🤖 AI Summary
Genetic programming (GP) often yields heuristic rules with poor interpretability, slow convergence, and limited cross-task transferability when applied to dynamic, large-scale optimization problems. To address these limitations, this paper proposes LLM-GP, a synergistic framework integrating large language models (LLMs) with GP. Specifically, LLMs generate semantically grounded warm-start populations for GP by automatically translating natural-language problem descriptions into executable heuristic rules; further, the framework enables symbolic reasoning–based knowledge transfer and user-preference–aligned rule evolution. Evaluated on dynamic flexible job-shop scheduling, LLM-GP significantly improves both solution quality and convergence speed in single- and multi-objective settings.
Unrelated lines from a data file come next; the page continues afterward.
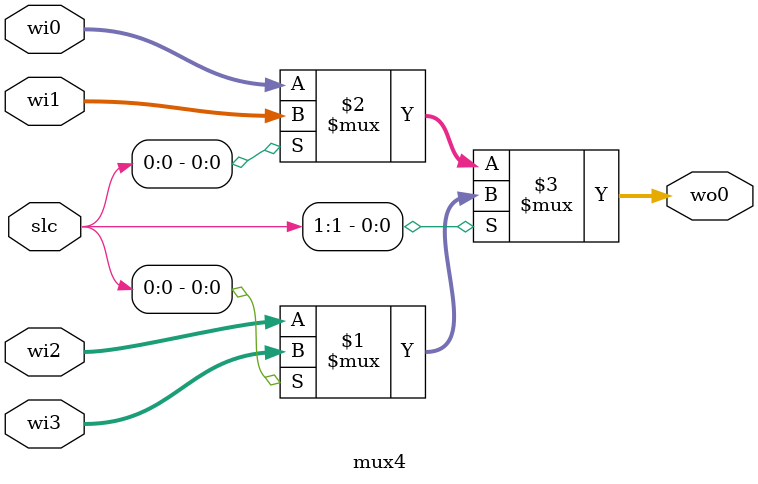
<source format=v>

`include "INV_IP.v"
//synopsys translate_on

module EC_TOP(
    // Input signals
    clk, rst_n, in_valid,
    in_Px, in_Py, in_Qx, in_Qy, in_prime, in_a,
    // Output signals
    out_valid, out_Rx, out_Ry
);

// ===============================================================
// Input & Output Declaration
// ===============================================================
input clk, rst_n, in_valid;
input [6-1:0] in_Px, in_Py, in_Qx, in_Qy, in_prime, in_a;
output reg out_valid;
output reg [6-1:0] out_Rx, out_Ry;

parameter idle = 1'b0;
parameter calc = 1'b1;

reg cst, nst;
reg [1:0] r0;
reg signed [6:0] rpx, rpy, rqx, rqy, rpm, ra;
wire wpeq;
wire [5:0] mi0o;
wire signed [15:0] wkid, wpy2, wmom, wrrx, wwry, wi0o, wt0o, wd0o, wx0o, wx1o, wx2o;
reg signed [15:0] rxps, rs, rrx;

always @(posedge clk or negedge rst_n) begin
    if(!rst_n) begin
        cst <= idle;
        rpx <= 7'b0;
        rpy <= 7'b0;
        rqx <= 7'b0;
        rqy <= 7'b0;
        rpm <= 7'b0;
        ra <= 7'b0;
    end
    else begin
        cst <= nst;
        rpx <= (cst == idle && nst == calc)?({1'b0, in_Px}):(rpx);
        rpy <= (cst == idle && nst == calc)?({1'b0, in_Py}):(rpy);
        rqx <= (cst == idle && nst == calc)?({1'b0, in_Qx}):(rqx);
        rqy <= (cst == idle && nst == calc)?({1'b0, in_Qy}):(rqy);
        rpm <= (cst == idle && nst == calc)?({1'b0, in_prime}):(rpm);
        ra  <= (cst == idle && nst == calc)?({1'b0, in_a}):(ra);
    end
end

always @(*) begin
    if(!rst_n) begin
        nst <= idle;
    end
    else begin
        case(cst)
        idle:
        if(in_valid) begin
            nst <= calc;
        end
        else begin
            nst <= idle;
        end

        calc:
        if(r0 == 2'd3) begin
            nst <= idle;
        end
        else begin
            nst <= calc;
        end

        default:
        nst <= idle;
        
        endcase
    end
end

INV_IP #(.IP_WIDTH(6)) mi0(.IN_1(wmom[5:0]), .IN_2(rpm[5:0]), .OUT_INV(mi0o));
mux4 #(.size(16)) mx0(.wi0({9'b0, rpx}), .wi1(wkid), .wi2(rs), .wi3(rs), .slc(r0), .wo0(wx0o));
mux4 #(.size(16)) mx1(.wi0({9'b0, rpx}), .wi1(wi0o), .wi2(rs), .wi3((rpx - rrx)), .slc(r0), .wo0(wx1o));
mux4 #(.size(16)) mx2(.wi0(wt0o), .wi1(wt0o), .wi2((wt0o - rpx - rqx)), .wi3((wt0o - rpy)), .slc(r0), .wo0(wx2o));
mt mt0(.wi0(wx0o), .wi1(wx1o), .wo0(wt0o));
md md0(.wi0(wx2o), .wi1(rpm), .wo0(wd0o));

assign wpeq = (rpx == rqx) && (rpy == rqy); // P equals to Q
assign wkid = ((wpeq)?(3*rxps + ra):(rqy - rpy));
assign wpy2 = {8'b0, rpy, 1'b0};
assign wmom = ((wpeq)?((wpy2 >= rpm)?(wpy2 - rpm):(wpy2)):((rpx > rqx)?((rqx-rpx) + rpm):(rqx - rpx)));
assign wi0o = {{10'b0}, mi0o};
assign wrrx = rrx + rpm;
assign wwry = wd0o + rpm;

always @(posedge clk or negedge rst_n) begin
    if(!rst_n) begin
        out_valid <= 1'b0;
        out_Rx <= 6'b0;
        out_Ry <= 6'b0;
        r0 <= 0;
    end
    else if(cst == calc) begin
        if(r0 == 3) begin
            out_Rx <= (rrx[15])?(wrrx[5:0]):(rrx[5:0]);
            out_Ry <= (wd0o[15])?(wwry[5:0]):(wd0o[5:0]);
            out_valid <= 1'b1;
        end
        else if (r0 == 0) begin
            rxps <= wd0o;
        end
        else if (r0 == 1) begin
            rs <= wd0o;
        end
        else if(r0 == 2) begin
            rrx <= wd0o;
        end
        else ;
        r0 <= r0 + 1;
    end
    else begin
        out_valid <= 1'b0;
        out_Rx <= 6'b0;
        out_Ry <= 6'b0;
        r0 <= 0;
    end
end
endmodule

module mt(wi0, wi1, wo0);
input wire signed [15:0] wi0, wi1;
output wire signed [15:0] wo0;
assign wo0 = wi0 * wi1;
endmodule

module md(wi0, wi1, wo0);
input wire signed [15:0] wi0;
input wire signed [6:0] wi1;
output wire signed [15:0] wo0;
assign wo0 = wi0%wi1;
endmodule

module mux4(wi0, wi1, wi2, wi3, slc, wo0);
parameter size = 0;	
input wire signed [size-1:0] wi0, wi1, wi2, wi3;
input wire [1:0] slc;
output wire signed [size-1:0] wo0;
assign wo0 = (slc[1])?((slc[0])?(wi3):(wi2)):((slc[0])?(wi1):(wi0));
endmodule
</source>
Moreover, it produces human-readable decision-logic reports, enhancing transparency, practical utility, and cross-task adaptability—thereby bridging the gap between automated search and domain-informed, interpretable optimization.
📝 Abstract
Genetic programming (GP) has demonstrated strong effectiveness in evolving tree-structured heuristics for complex optimization problems. Yet, in dynamic and large-scale scenarios, the most effective heuristics are often highly complex, hindering interpretability, slowing convergence, and limiting transferability across tasks. To address these challenges, we present EvoSpeak, a novel framework that integrates GP with large language models (LLMs) to enhance the efficiency, transparency, and adaptability of heuristic evolution. EvoSpeak learns from high-quality GP heuristics, extracts knowledge, and leverages this knowledge to (i) generate warm-start populations that accelerate convergence, (ii) translate opaque GP trees into concise natural-language explanations that foster interpretability and trust, and (iii) enable knowledge transfer and preference-aware heuristic generation across related tasks. We verify the effectiveness of EvoSpeak through extensive experiments on dynamic flexible job shop scheduling (DFJSS), under both single- and multi-objective formulations. The results demonstrate that EvoSpeak produces more effective heuristics, improves evolutionary efficiency, and delivers human-readable reports that enhance usability. By coupling the symbolic reasoning power of GP with the interpretative and generative strengths of LLMs, EvoSpeak advances the development of intelligent, transparent, and user-aligned heuristics for real-world optimization problems.